Und da kam mir eben aus der Sicht der sparsamen Hausfrau der Gedanke, ob nicht jedes Land, jede Kultur ihre angesetzten Gebräue haben könnte?
Ich bin auch fündig geworden, Tonscherben als wichtige Zutat, also hab ich ein paar Ziegelsteine klein gemacht.
Der Ziegelsplitt ist in der Regel aus kleingemahlenen Dachziegeln, die doch eher per Hartbrand hergestellt worden sind, Blähton ist sehr hoch gebrannt, ebenbso Lavamulch, Mauerziegelsteine sind nicht frostfest, also könnten sie eher Weichbrand sein.
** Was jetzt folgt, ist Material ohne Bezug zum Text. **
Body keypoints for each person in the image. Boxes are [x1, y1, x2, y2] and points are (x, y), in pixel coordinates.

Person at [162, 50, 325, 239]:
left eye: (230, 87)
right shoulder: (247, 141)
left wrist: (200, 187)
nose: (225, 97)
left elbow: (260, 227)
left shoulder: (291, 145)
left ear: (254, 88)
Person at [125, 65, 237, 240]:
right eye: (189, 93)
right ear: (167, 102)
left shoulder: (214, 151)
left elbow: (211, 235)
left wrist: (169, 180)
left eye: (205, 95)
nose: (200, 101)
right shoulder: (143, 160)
Ich werde mich im Bekanntenkreis nach alten Ziegelsteinen umhören, sie erscheinen mir am Besten geeignet zu sein.
Tontöpfe sind mir doch zu teuer.
Ich versuche allerdings beim nächsten mal Holzkohlenherstellung auch Lehmbatzen mit zu brennen, mal sehen ob das was wird.
Damit die Ziegelkleinteile gleich geimpft werden,hab ich sie in einer nährstoffreichen Brühe eingeweicht.
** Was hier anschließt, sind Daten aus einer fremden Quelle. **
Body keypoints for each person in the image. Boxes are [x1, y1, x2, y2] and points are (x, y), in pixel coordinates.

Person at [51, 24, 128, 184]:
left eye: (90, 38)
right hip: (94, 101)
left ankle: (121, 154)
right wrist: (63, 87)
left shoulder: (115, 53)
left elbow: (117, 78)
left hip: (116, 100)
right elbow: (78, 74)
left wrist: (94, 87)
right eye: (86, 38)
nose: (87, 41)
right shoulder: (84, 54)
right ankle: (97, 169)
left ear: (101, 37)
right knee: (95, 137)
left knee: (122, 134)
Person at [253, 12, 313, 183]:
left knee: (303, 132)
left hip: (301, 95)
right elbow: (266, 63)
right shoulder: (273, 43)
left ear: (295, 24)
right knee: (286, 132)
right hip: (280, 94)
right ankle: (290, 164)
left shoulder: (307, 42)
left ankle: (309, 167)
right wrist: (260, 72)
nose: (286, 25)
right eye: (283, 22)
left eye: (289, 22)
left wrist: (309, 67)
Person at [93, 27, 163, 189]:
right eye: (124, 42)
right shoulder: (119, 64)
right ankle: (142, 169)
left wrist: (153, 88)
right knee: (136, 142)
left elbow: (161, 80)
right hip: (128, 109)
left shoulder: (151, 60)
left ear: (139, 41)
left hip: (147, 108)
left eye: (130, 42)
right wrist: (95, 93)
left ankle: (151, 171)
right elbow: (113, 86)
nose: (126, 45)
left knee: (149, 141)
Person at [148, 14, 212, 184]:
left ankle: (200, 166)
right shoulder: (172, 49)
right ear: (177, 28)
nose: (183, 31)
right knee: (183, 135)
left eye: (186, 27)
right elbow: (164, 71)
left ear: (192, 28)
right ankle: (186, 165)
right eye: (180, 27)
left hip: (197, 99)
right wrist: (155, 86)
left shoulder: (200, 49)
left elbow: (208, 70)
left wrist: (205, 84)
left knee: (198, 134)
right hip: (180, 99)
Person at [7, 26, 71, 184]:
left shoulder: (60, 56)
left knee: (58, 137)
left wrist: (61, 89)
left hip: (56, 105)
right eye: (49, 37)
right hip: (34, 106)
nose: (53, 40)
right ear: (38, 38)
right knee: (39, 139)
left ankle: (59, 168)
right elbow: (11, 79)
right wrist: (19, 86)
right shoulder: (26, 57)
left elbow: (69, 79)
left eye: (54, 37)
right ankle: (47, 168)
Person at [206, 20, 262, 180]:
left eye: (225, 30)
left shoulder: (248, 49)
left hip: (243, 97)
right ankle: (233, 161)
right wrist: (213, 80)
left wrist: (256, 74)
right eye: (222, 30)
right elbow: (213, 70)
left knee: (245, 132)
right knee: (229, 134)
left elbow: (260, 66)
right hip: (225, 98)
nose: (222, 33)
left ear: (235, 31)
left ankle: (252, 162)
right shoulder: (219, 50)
Einen Sack Muschelkalk hab ich mir noch besorgt und Knochen vom Braten oder Kochen vom Fleisch müssen noch einer Verwendung zugeführt werden.
Die Federn in den alten Federbetten hab ich zum Glück noch nicht entsorgt, sie kommen auch noch dran.
Jetzt aber stellt sich für mich nur noch die Frage, wurde dieser Terra Preta Kompost als Heisskompostierung oder als Kaltkompostierung hergestellt?